Prep 10 mins
Cook 27 mins
Only 4 WW points per serving.
- 3 1⁄2 cups nonfat milk
- 3 tablespoons all-purpose flour
- 1 tablespoon canola oil or 1 tablespoon butter
- 1 large onion, finely chopped (1 cup)
- 4 medium potatoes, cut into 1/4 inch pieces (1 1/2 pounds)
- 1 teaspoon salt
- 1⁄4 teaspoon black pepper
- 1⁄8 teaspoon ground red pepper (cayenne)
- 1 1⁄2 cups shredded reduced-fat sharp cheddar cheese (6 ounces)
- 1⁄3 cup reduced-fat sour cream
- 8 medium green onions, sliced (1/2 cup)

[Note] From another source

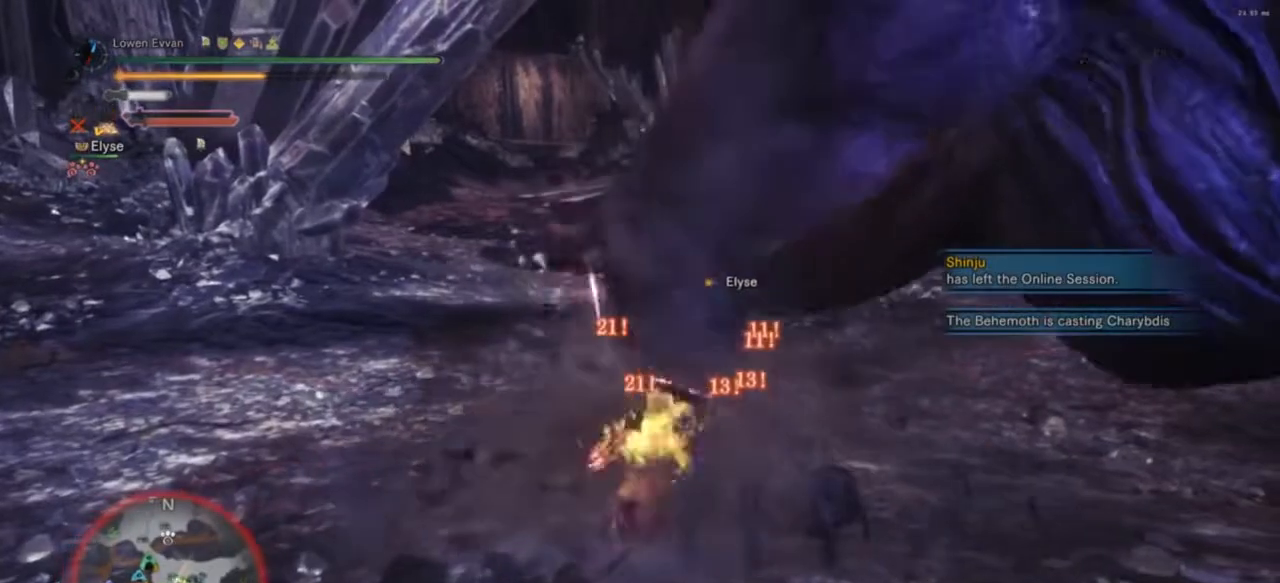
{"buttons": [], "left_stick": "down-right", "right_stick": "center", "events": [[33, "TRIANGLE", "down"], [100, "left_stick", "down-right"], [267, "TRIANGLE", "up"], [333, "TRIANGLE", "down"], [433, "TRIANGLE", "up"]]}
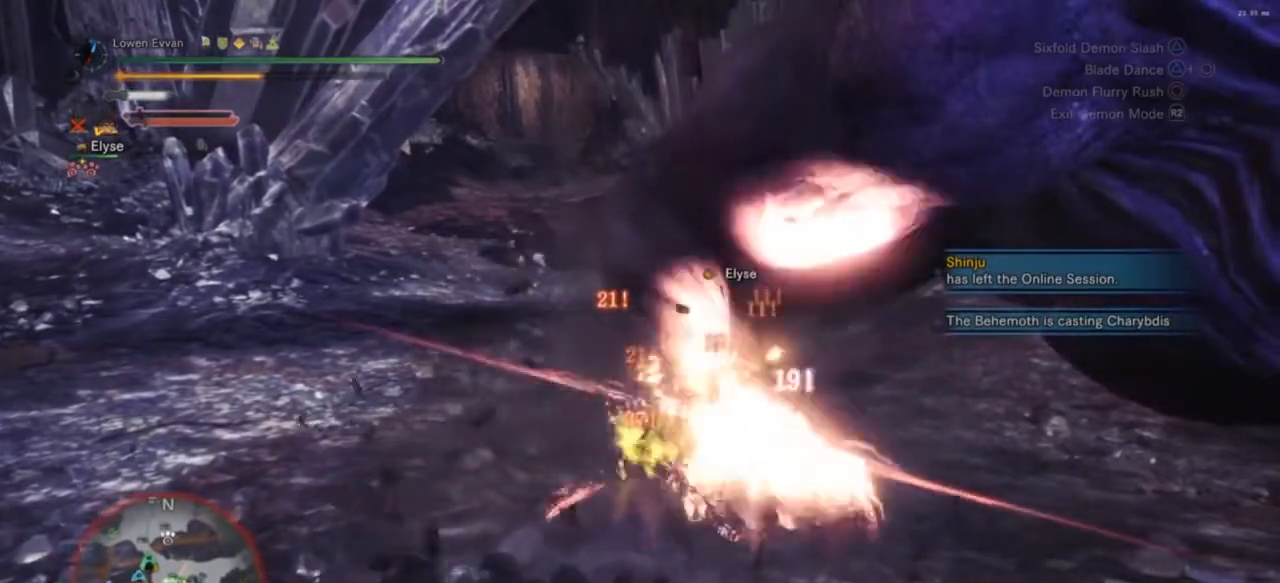
{"buttons": [], "left_stick": "center", "right_stick": "center", "events": [[33, "TRIANGLE", "down"], [67, "TRIANGLE", "up"], [133, "TRIANGLE", "down"], [200, "left_stick", "center"], [233, "TRIANGLE", "up"], [367, "CIRCLE", "down"], [367, "TRIANGLE", "down"], [433, "CIRCLE", "up"], [433, "TRIANGLE", "up"]]}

- Beat 1/2 cup of the milk and flour with a wire whisk until smooth; set aside.
- Heat oil in 4-quart Dutch oven over medium heat.
- Cook onion in oil about 2 minutes, stirring occasionally, until tender.
- Increase heat to high; stir in remaining 3 cups milk.
- Stir in potatoes, salt, black pepper and red pepper.
- Heat to boiling; reduce heat.
- Simmer uncovered 15 to 16 minutes, stirring frequently, until potatoes are tender.
- Beat in flour mixture with wire whisk.
- Cook about 2 minutes, stirring frequently, until thickened; remove from heat.
- Beat potato mixture with wire whisk until potatoes are slightly mashed.
- Stir in cheese, sour cream and green onions.